The company logged its fourth consecutive quarter of losses and missed Wall Street estimates in four of the last five earnings periods. As for the top line, revenue missed analysts’ average projection for the second time in the previous four quarters.

For the third quarter, GoPro stock was hit by a net loss of $104 million, or 74 cents per share, from year-ago profits of $19 million, or 13 cents per share. On an adjusted basis, the loss came to 60 cents a share, which was far wider than the Street’s estimate for a loss of 34 cents, according to a poll by Thomson Reuters.

Revenue retreated 40% to $241 million from $400 million in the same quarter of 2015. Analysts’ average estimate pegged revenue at $319 million.

That’s a big bottom and top-line miss for GPRO stock, but what the market really cares about is guidance and that surprised to the downside too.

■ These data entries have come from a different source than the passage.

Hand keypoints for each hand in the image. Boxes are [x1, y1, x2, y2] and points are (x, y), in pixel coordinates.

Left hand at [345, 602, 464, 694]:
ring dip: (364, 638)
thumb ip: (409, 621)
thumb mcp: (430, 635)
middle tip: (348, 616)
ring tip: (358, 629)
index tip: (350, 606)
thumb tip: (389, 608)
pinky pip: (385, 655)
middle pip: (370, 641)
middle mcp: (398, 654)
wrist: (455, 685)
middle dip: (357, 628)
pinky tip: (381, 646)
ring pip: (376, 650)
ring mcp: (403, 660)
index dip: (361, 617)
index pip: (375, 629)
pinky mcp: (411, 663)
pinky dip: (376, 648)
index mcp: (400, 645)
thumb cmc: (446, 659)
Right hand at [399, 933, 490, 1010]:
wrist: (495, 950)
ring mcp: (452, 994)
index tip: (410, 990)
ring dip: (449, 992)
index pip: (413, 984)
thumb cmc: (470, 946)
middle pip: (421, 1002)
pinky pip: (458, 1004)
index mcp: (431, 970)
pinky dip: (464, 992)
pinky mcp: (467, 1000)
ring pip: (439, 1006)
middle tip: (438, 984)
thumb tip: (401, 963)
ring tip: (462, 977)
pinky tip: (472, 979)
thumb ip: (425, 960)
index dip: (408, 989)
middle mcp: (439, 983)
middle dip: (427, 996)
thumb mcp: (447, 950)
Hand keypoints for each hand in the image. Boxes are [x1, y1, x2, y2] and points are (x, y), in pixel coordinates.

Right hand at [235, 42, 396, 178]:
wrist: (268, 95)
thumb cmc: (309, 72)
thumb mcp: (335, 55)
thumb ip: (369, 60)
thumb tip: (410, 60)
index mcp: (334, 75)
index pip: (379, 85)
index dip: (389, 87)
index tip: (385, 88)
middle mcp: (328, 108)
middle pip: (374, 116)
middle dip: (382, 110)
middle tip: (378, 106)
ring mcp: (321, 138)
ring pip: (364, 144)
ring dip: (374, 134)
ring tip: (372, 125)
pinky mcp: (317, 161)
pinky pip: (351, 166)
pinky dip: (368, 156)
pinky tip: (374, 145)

It now anticipates full-year revenue of $1.25 billion to $1.3 billion. That’s down from previous guidance of $1.35 to $1.5 billion. Wall Street was looking for the top line to hit $1.39 billion this year.

It has been clear that GoPro stock was a dog for some time. The simple fact that it has no competitive moat — it makes cameras and drones — was always an existential weakness. Now it’s also becoming clear that the market for such products is a niche one too.

The fundamentals are weak with no catalysts on the horizon and the technicals offer no hope right now either. There are better stock picks than GPRO stock.

As of this writing, Dan Burrows did not hold a position in any of the aforementioned securities.